→ Excerpt to read:
Defendant alleges in the motion that Plaintiffs E.S. and E.M., as well as G.T., fail to assert sufficient facts to withstand dismissal under Rule 12(b)(6). However, Plaintiff correctly points out that the Third Amended Complaint does not indicate that Plaintiffs E.S. and E.M. allege claims against Defendant Brian Martinez. See Doc. 284 at 3, and Third Amended Complaint, Doc. 196, Ex. 1.

Plaintiff exhorts the Court to "consider the context and full scope of the Third Amended complaint" in considering the motion. Doc. 284 at 3. However, in determining whether G.T.'s Fourth Amendment rights were violated, the only relevant facts are those concerning G.T. See U.S. v. Raines, 362 U.S. 17, 22 (1960); Cotner v. Campbell, 795 F.2d 900, 902 (10th Cir. 1986) (in an action under § 1983, "a litigant may only assert his own constitutional rights or immunities"). Therefore, in determining whether Plaintiff G.T. has asserted a Fourth Amendment claim against Defendant Martinez, while the Court considers the facts favorably to Plaintiff, facts which concern other Defendants or other Plaintiffs are not relevant here. B. Legal Standard

Plaintiff also requests that the Court deny the motion to dismiss, and in the alternative, convert the motion into a summary judgment motion and allow Plaintiff an opportunity to conduct limited discovery pursuant to Fed.R.Civ.P. 56(d). The alternative requested by Plaintiff is denied. The Court has already found Plaintiff's Rule 56(d) affidavit to be deficient. See Docs. 326 & 328. In addition, the Court finds there is no need to convert this motion into a summary judgment motion, thereby rendering Plaintiff's alternative request moot.

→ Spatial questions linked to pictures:
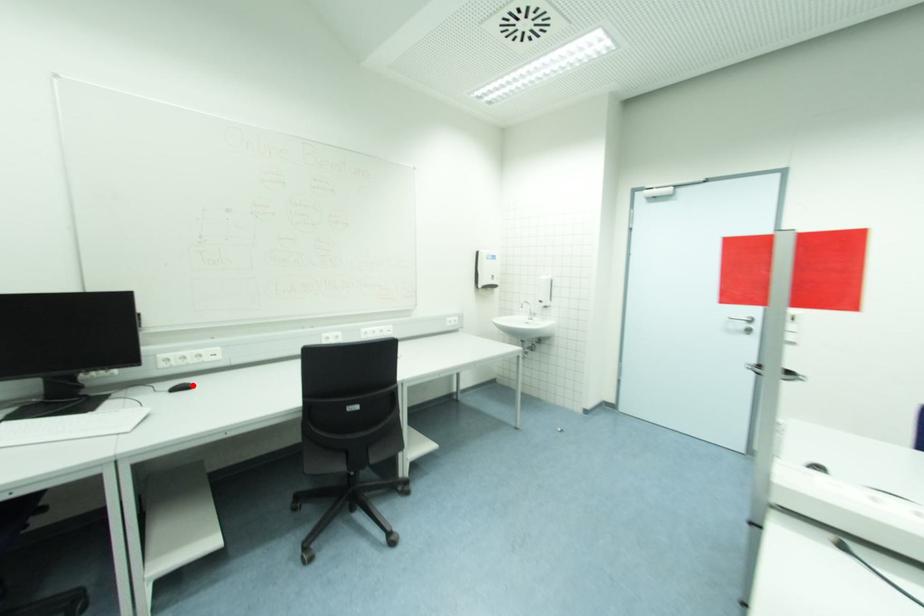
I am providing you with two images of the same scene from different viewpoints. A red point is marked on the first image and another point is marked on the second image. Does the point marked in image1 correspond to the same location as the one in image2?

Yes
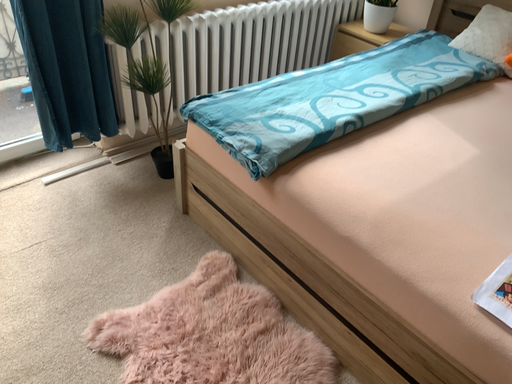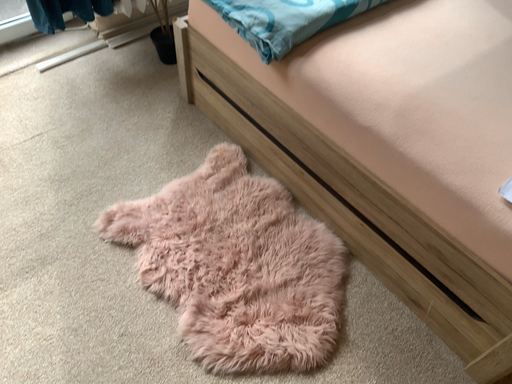
Question: Which way did the camera rotate in the video?

Choices:
 (A) rotated upward
 (B) rotated downward

Answer: (B)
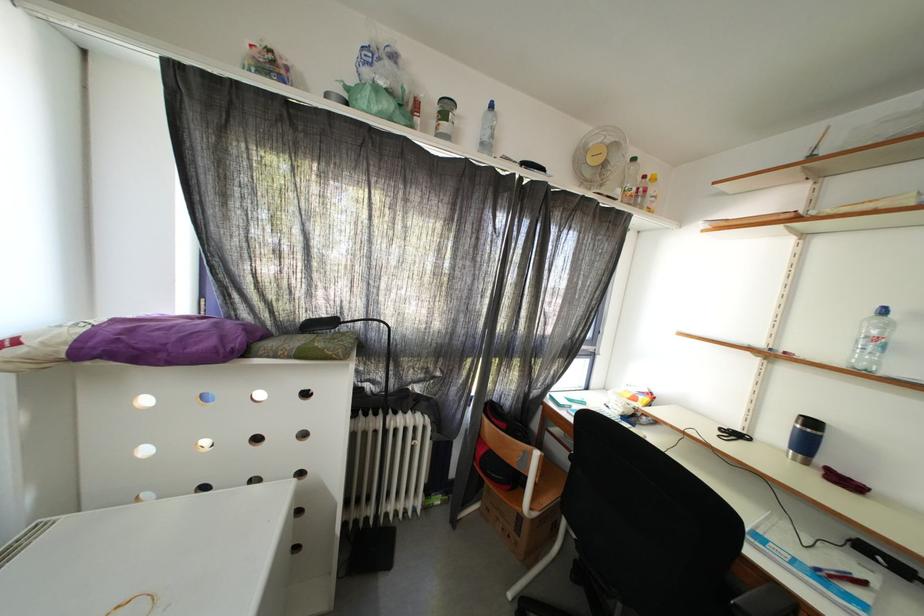
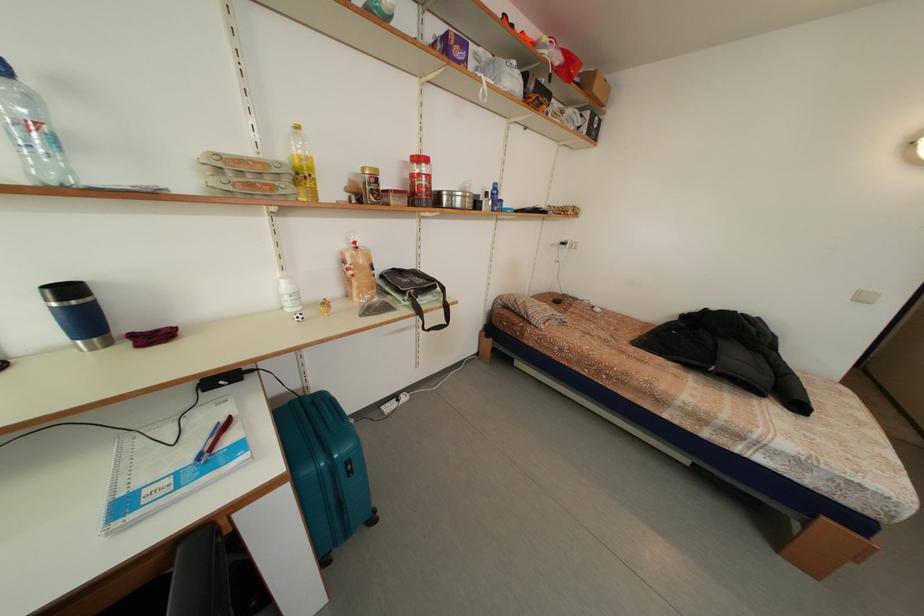
In the second image, find the point that corresponds to [895,331] in the first image.

(40, 106)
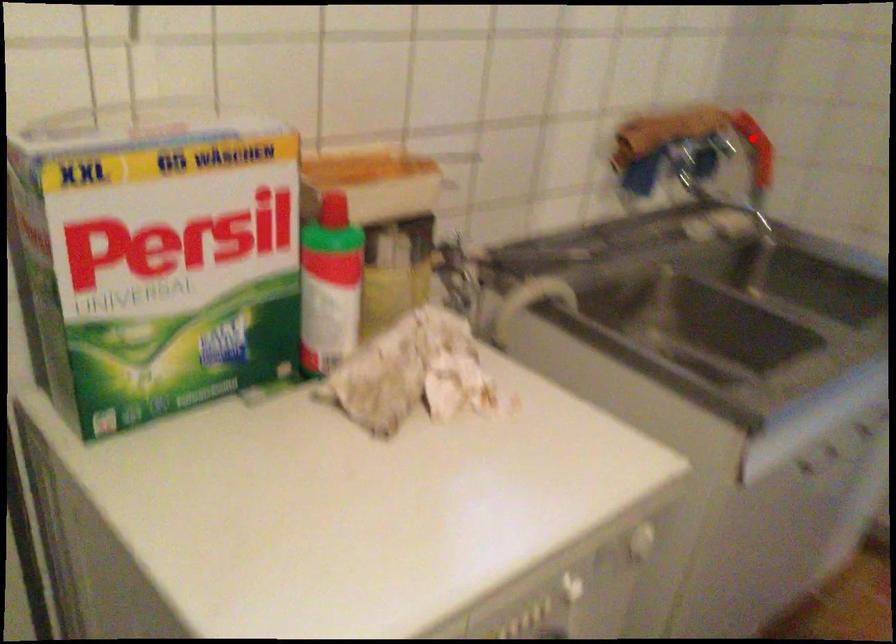
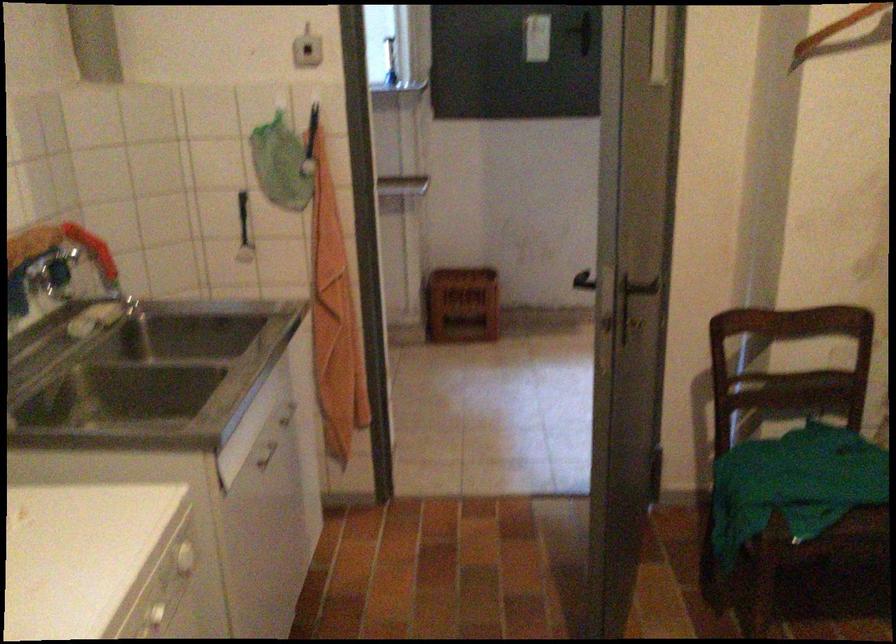
Question: A red point is marked in image1. In image2, is the corresponding 3D point closer to the camera or farther? Reply with the corresponding letter.

Choices:
 (A) The corresponding 3D point is closer.
 (B) The corresponding 3D point is farther.

Answer: (B)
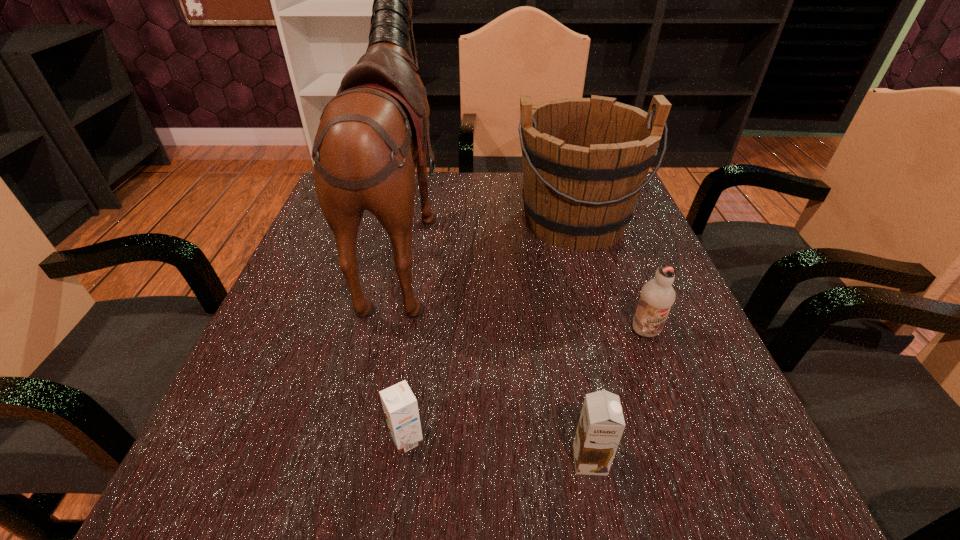
At what (x,y) coordinates should I click in order to perform the action: click on saddle. Please return your answer as a coordinate pair (x, y). Looking at the image, I should click on (371, 133).

The image size is (960, 540). Find the location of `the second tallest object`. the second tallest object is located at coordinates (585, 160).

Where is `the rightmost chocolate milk`? The width and height of the screenshot is (960, 540). the rightmost chocolate milk is located at coordinates (657, 296).

This screenshot has height=540, width=960. Find the location of `the second chocolate milk from right to left`. the second chocolate milk from right to left is located at coordinates (601, 424).

I want to click on the shortest chocolate milk, so 400,406.

At what (x,y) coordinates should I click in order to perform the action: click on the shortest object. Please return your answer as a coordinate pair (x, y). Image resolution: width=960 pixels, height=540 pixels. Looking at the image, I should click on 400,406.

Where is `free space located on the back of the saddle`? free space located on the back of the saddle is located at coordinates (576, 239).

This screenshot has height=540, width=960. Find the location of `free spot located 0.310m on the side of the wine bucket with the handle for carrying`. free spot located 0.310m on the side of the wine bucket with the handle for carrying is located at coordinates (622, 382).

Locate an element on the screen. Image resolution: width=960 pixels, height=540 pixels. blank area located 0.300m on the left of the farthest chocolate milk is located at coordinates (457, 332).

At what (x,y) coordinates should I click in order to perform the action: click on vacant area located 0.140m on the right of the second chocolate milk from right to left. Please return your answer as a coordinate pair (x, y). Image resolution: width=960 pixels, height=540 pixels. Looking at the image, I should click on (711, 460).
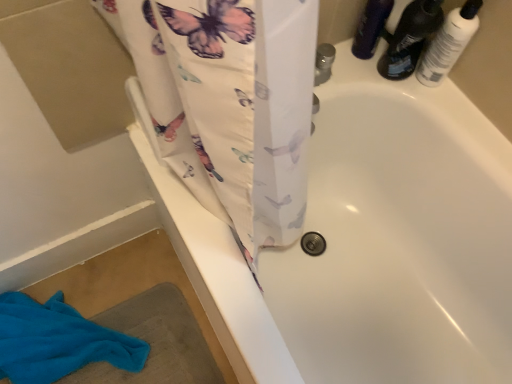
What do you see at coordinates (58, 341) in the screenshot?
I see `blue cotton towel at lower left` at bounding box center [58, 341].

Identify the location of white glossy bottle at upper right, which is counted as the second toiletry, starting from the left. Image resolution: width=512 pixels, height=384 pixels. (448, 43).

→ Set problem 1:
Set down the passage of the motion-to-dismiss excerpt from "Plaintiff also requests" to "alternative request moot." word for word.
→ Set problem 2:
In the records, rewrite the lines from the line with "coordinates (601, 424)." to the line with "I want to click" as a numbered list, leaving out blank lines.

→ Task response 1:
Plaintiff also requests that the Court deny the motion to dismiss, and in the alternative, convert the motion into a summary judgment motion and allow Plaintiff an opportunity to conduct limited discovery pursuant to Fed.R.Civ.P. 56(d). The alternative requested by Plaintiff is denied. The Court has already found Plaintiff's Rule 56(d) affidavit to be deficient. See Docs. 326 & 328. In addition, the Court finds there is no need to convert this motion into a summary judgment motion, thereby rendering Plaintiff's alternative request moot.

→ Task response 2:
1. This screenshot has height=540, width=960. Find the location of `the second chocolate milk from right to left`. the second chocolate milk from right to left is located at coordinates (601, 424).
2. I want to click on the shortest chocolate milk, so 400,406.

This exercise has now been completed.